A Polícia Federal (PF) deflagrou, na manhã desta quarta-feira (15), uma megaoperação que, segundo a corporação, é contra uma organização criminosa suspeita de lavagem de dinheiro e de realização de transações financeiras ilícitas que ultrapassariam R$ 1,6 bilhão.
Entre os presos estão os cantores MC Ryan SP e MC Poze do Rodo. A prisão de Ryan ocorreu durante uma festa na Riviera de São Lourenço, em Bertioga, no litoral paulista. Também foram alvos da operação os influenciadores Raphael Sousa Oliveira, criador da página de fofocas Choquei, e Chrys Dias, que possui quase 15 milhões de seguidores, além de outros produtores de conteúdo.
Ryan Santana dos Santos, de 25 anos, é um dos principais nomes do funk nacional. Em nota, a defesa afirmou que ainda “não teve acesso ao procedimento, que tramita sob sigilo”, mas destacou a “absoluta integridade de MC Ryan, bem como a lisura de todas as suas transações financeiras”. Acrescentou ainda que “todos os valores que transitam por suas contas possuem origem devidamente comprovada”.
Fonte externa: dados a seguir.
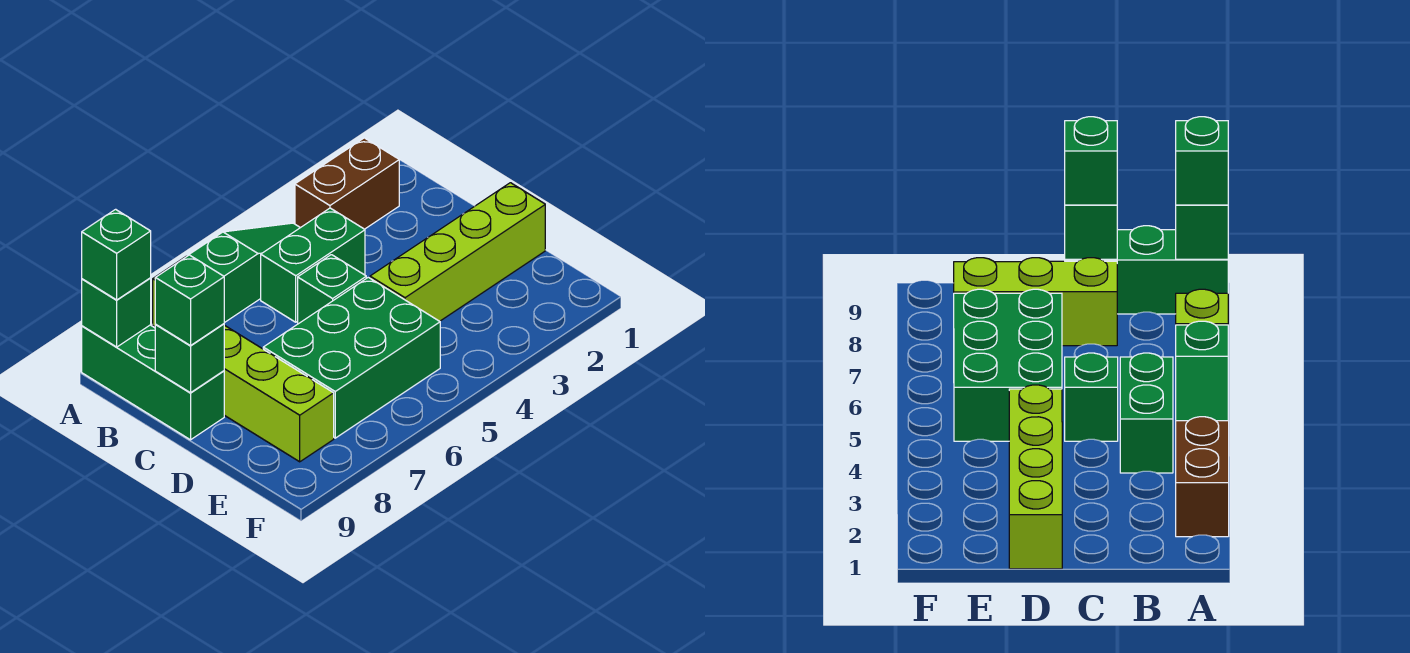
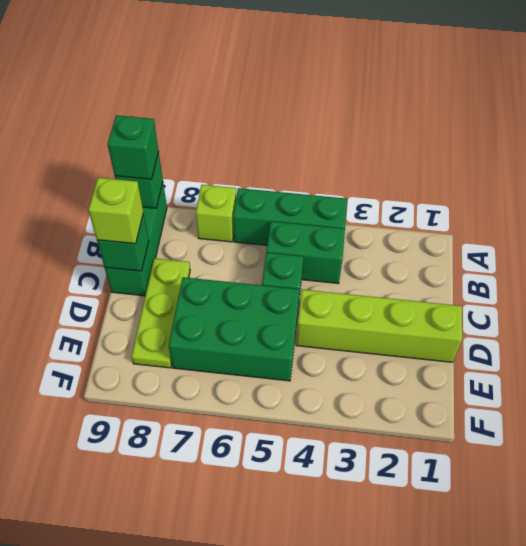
brown brick A2:A3 level 1 -> none
green slope A4:A6 level 1 top 6 -> green brick A4:A6 level 1
lime brick C8:E8 level 1 -> lime plate C8:E8 level 1
green brick C9 level 3 -> lime brick C9 level 3

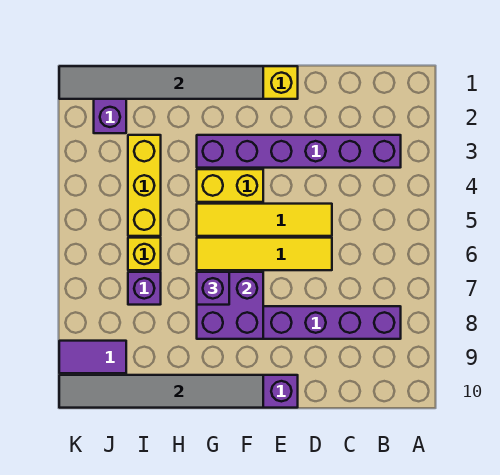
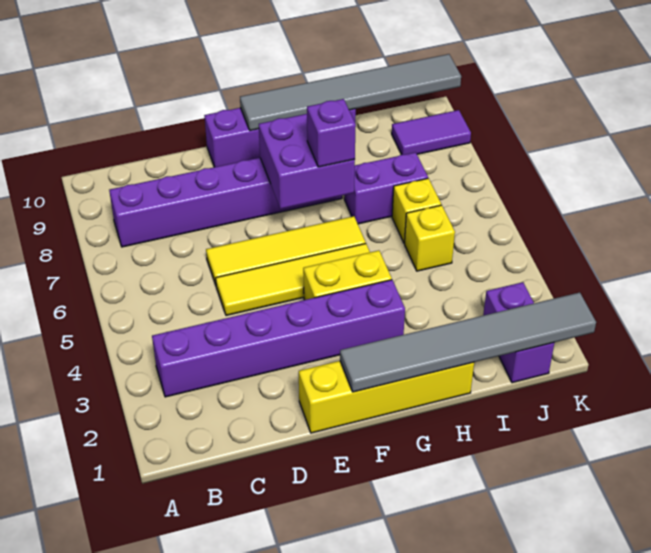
yellow brick I3:I5 level 1 -> yellow brick I5 level 1
purple brick I7 level 1 -> purple brick H7:I7 level 1

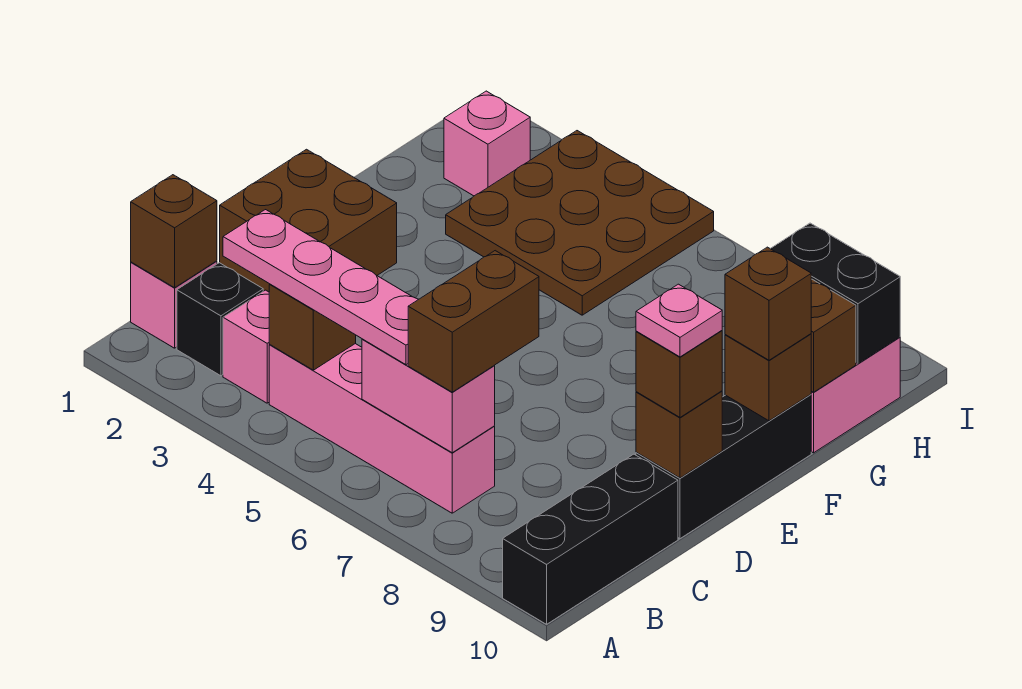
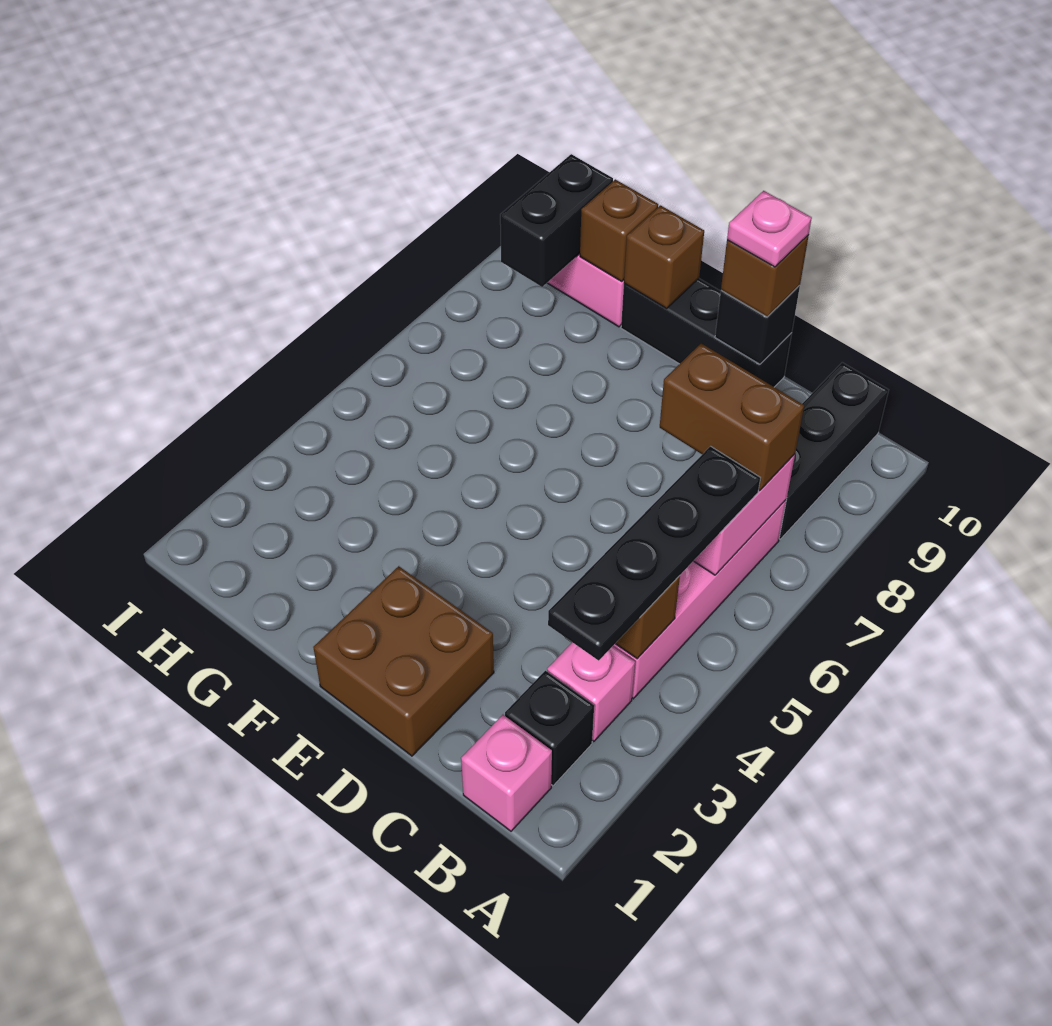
black brick A10:C10 level 1 -> black brick B8:B10 level 1
brown brick B1 level 2 -> none
pink plate B3:B6 level 3 -> black plate B3:B6 level 3
brown brick D10 level 2 -> black brick D10 level 2
brown brick F10 level 3 -> none
brown plate G3:I5 level 1 -> none
pink brick H2 level 1 -> none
No caso de MC Poze do Rodo, nome artístico de Marlon Brandon Coelho Couto Silva, de 27 anos, a defesa declarou que “desconhece os autos ou o teor do mandado de prisão” e que, após ter acesso aos documentos, “se manifestará na Justiça para restabelecer sua liberdade e prestar os devidos esclarecimentos ao Poder Judiciário”.
Poze foi preso em sua residência, localizada em um condomínio de luxo no Recreio dos Bandeirantes, na Zona Sudoeste do Rio de Janeiro.
Batizada de Operação Narcofluxo, a ação conta com apoio da Polícia Militar do Estado de São Paulo (PM-SP). Segundo as investigações, os envolvidos utilizavam um sistema para ocultar e dissimular valores, incluindo operações financeiras de alto valor, transporte de dinheiro em espécie e transações com criptoativos.
Ao todo, cerca de 200 policiais federais cumprem 90 mandados judiciais, entre prisões temporárias e buscas e apreensões, expedidos pela 5ª Vara Federal em Santos. As ordens são cumpridas em endereços localizados nos estados de São Paulo, Rio de Janeiro, Pernambuco, Espírito Santo, Maranhão, Santa Catarina, Paraná e Goiás, além do Distrito Federal. Também foi determinado o sequestro de bens.
Durante a operação, foram apreendidos veículos, valores em espécie, documentos e equipamentos eletrônicos. Policiais também encontraram armas e um colar com a imagem do narcotraficante colombiano Pablo Escobar dentro de um mapa do estado de São Paulo.